[ZU ERLEDIGENDE AUFGABEN]:
• 1. Schreiben Sie aus dem Text über die elektronische Identitätsprüfung einen Abschnitt ab. Beginnen Sie bei den Worten "Anwender können somit" und hören Sie nach "Betrug und Geldwäsche." auf.
• 2. Setzen Sie den Text über die elektronische Identitätsprüfung nach seinem letzten Satz fort.

[AUSZUG]:
═══
Die elektronische Identitätsprüfung (eIDV) bietet Melissa Data nun auch als Software-as-a-Service-Lösung (SaaS) an.
Anwender können somit webbasiert internationale Personendaten in Echtzeit standardisieren und überprüfen, also etwa die Identität von Kunden im Rahmen des Onboardings elektronisch verifizieren. Das Unternehmen adressiert mit der Lösung Finanzdienstleister, Fintechs sowie E-Commerce-Anbieter, die so den manuellen Aufwand bei der Identitätsprüfung auf ein Minimum reduzieren können. Insbesondere aber unterstützt der Anbieter seine Kunden bei der Einhaltung von Compliance- bzw. Know-Your-Customer-Vorgaben und schützt sie vor Betrug und Geldwäsche.
Die Anwender geben über eine komfortable Oberfläche in einem Browser Personendaten wie Name, Vorname, Adresse und Geburtsdatum ein. Zunächst standardisiert und verifiziert die Lösung den Namen bzw. die Adresse und prüft dann, ob diese Person unter der angegebenen Adresse gemeldet ist. Schließlich wird das Geburtsdatum hinzugezogen, um eine vollständige Identitätsverifizierung der (Kontakt-)daten vorzunehmen. Dabei werden die Vorgaben der DSGVO laut Anbieter konsequent eingehalten und keinerlei Personendaten gespeichert.
═══
[EXTRAHIERTE EINTRÄGE]:
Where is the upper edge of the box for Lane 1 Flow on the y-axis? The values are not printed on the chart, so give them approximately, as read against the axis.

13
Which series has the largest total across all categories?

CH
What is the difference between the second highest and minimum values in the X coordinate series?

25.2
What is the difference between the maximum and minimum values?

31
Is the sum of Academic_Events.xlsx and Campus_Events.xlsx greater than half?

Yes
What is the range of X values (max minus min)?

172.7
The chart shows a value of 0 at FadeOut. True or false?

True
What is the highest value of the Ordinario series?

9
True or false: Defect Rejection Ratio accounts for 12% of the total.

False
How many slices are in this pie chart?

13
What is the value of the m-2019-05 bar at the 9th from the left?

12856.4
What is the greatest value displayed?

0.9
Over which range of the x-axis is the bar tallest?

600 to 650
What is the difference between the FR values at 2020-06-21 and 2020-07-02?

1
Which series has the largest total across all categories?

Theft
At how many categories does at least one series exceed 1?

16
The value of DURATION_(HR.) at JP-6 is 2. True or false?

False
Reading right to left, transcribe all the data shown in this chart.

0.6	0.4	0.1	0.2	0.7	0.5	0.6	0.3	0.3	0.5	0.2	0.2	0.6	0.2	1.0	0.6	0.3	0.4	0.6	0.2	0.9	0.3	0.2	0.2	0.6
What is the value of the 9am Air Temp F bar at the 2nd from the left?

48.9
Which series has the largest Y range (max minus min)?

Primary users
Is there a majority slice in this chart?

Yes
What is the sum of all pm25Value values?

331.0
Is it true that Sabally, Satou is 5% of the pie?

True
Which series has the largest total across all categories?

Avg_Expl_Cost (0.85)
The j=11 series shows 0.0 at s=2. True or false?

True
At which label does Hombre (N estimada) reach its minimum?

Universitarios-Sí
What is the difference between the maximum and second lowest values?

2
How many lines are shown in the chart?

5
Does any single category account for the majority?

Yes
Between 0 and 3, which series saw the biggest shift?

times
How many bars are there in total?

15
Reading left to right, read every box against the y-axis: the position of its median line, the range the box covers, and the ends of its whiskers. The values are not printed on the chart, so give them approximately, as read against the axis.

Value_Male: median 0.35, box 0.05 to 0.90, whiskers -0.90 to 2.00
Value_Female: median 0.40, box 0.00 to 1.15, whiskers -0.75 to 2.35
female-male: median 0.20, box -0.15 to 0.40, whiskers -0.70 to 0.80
═══
[ERGEBNISSE DER AUFGABEN]:
• 1.
Anwender können somit webbasiert internationale Personendaten in Echtzeit standardisieren und überprüfen, also etwa die Identität von Kunden im Rahmen des Onboardings elektronisch verifizieren. Das Unternehmen adressiert mit der Lösung Finanzdienstleister, Fintechs sowie E-Commerce-Anbieter, die so den manuellen Aufwand bei der Identitätsprüfung auf ein Minimum reduzieren können. Insbesondere aber unterstützt der Anbieter seine Kunden bei der Einhaltung von Compliance- bzw. Know-Your-Customer-Vorgaben und schützt sie vor Betrug und Geldwäsche.

• 2.
Optional prüft das Unternehmen die Daten zusätzlich dahingehend, ob die Person in Sanktionslisten bzw. in Verzeichnissen politisch exponierter Personen aufgeführt ist oder aber in Negativnachrichten auftaucht (Adverse Media Screening). Unternehmen können mit diesem Screening ihrer Sorgfaltspflicht bei der Kundenidentifizierung (Customer Due Diligence) nachkommen und Verstöße sowie damit verbundene Bußgelder vermeiden.